## REQUEST
Copy every line of the rows below verbatim and in the same order, leaving out the pictures.

(Beginning of EXERCISE DATA)

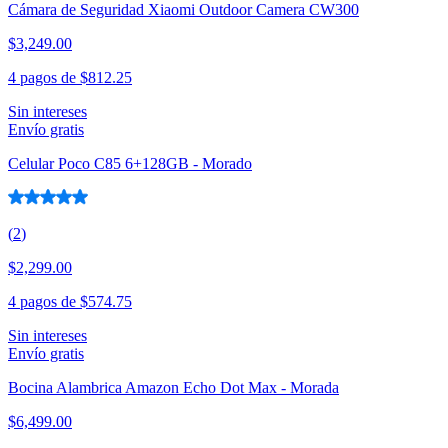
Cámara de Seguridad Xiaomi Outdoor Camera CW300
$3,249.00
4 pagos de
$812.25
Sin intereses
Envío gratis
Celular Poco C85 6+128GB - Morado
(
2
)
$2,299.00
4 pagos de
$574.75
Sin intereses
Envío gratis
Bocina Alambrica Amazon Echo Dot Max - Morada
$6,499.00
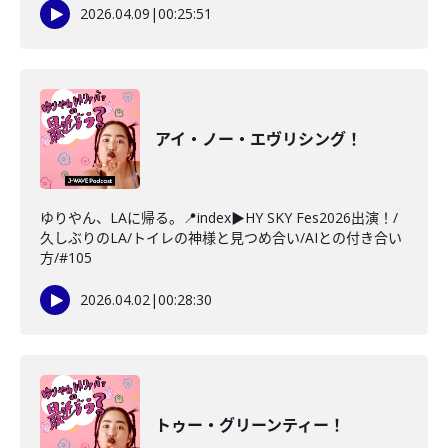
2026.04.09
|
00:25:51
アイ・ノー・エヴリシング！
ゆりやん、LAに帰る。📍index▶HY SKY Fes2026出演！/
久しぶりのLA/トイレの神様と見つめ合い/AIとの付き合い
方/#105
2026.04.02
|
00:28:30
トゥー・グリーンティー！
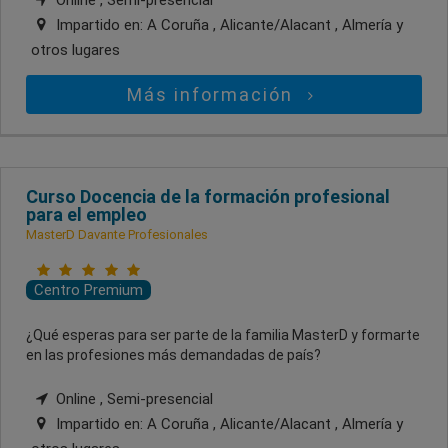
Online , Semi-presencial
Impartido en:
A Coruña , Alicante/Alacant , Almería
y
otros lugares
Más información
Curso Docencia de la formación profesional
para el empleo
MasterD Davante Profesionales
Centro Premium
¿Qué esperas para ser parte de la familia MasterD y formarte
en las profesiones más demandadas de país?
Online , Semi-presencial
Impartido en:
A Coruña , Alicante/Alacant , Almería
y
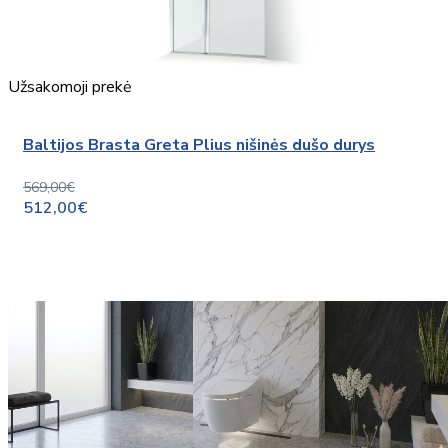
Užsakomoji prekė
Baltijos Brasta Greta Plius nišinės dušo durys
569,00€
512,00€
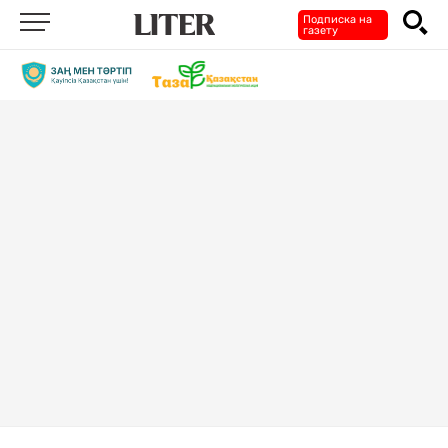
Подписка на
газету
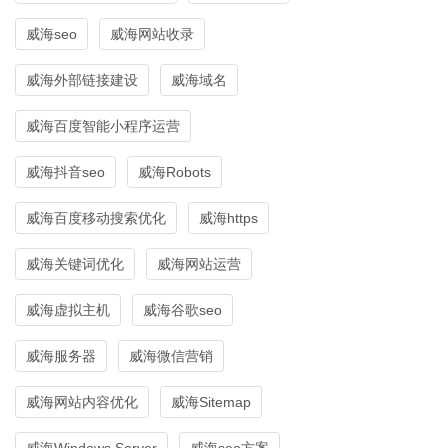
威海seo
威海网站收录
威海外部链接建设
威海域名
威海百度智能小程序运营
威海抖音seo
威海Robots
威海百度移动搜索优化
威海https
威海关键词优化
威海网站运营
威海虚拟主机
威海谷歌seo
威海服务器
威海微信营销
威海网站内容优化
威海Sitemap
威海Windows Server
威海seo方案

(End of EXERCISE DATA)

## YOUR RESPONSE
Cámara de Seguridad Xiaomi Outdoor Camera CW300
$3,249.00
4 pagos de
$812.25
Sin intereses
Envío gratis
Celular Poco C85 6+128GB - Morado
(
2
)
$2,299.00
4 pagos de
$574.75
Sin intereses
Envío gratis
Bocina Alambrica Amazon Echo Dot Max - Morada
$6,499.00
2026.04.09
|
00:25:51
アイ・ノー・エヴリシング！
ゆりやん、LAに帰る。📍index▶HY SKY Fes2026出演！/
久しぶりのLA/トイレの神様と見つめ合い/AIとの付き合い
方/#105
2026.04.02
|
00:28:30
トゥー・グリーンティー！
Online , Semi-presencial
Impartido en:
A Coruña , Alicante/Alacant , Almería
y
otros lugares
Más información
Curso Docencia de la formación profesional
para el empleo
MasterD Davante Profesionales
Centro Premium
¿Qué esperas para ser parte de la familia MasterD y formarte
en las profesiones más demandadas de país?
Online , Semi-presencial
Impartido en:
A Coruña , Alicante/Alacant , Almería
y
Užsakomoji prekė
Baltijos Brasta Greta Plius nišinės dušo durys
569,00€
512,00€
Подписка на
газету
威海seo
威海网站收录
威海外部链接建设
威海域名
威海百度智能小程序运营
威海抖音seo
威海Robots
威海百度移动搜索优化
威海https
威海关键词优化
威海网站运营
威海虚拟主机
威海谷歌seo
威海服务器
威海微信营销
威海网站内容优化
威海Sitemap
威海Windows Server
威海seo方案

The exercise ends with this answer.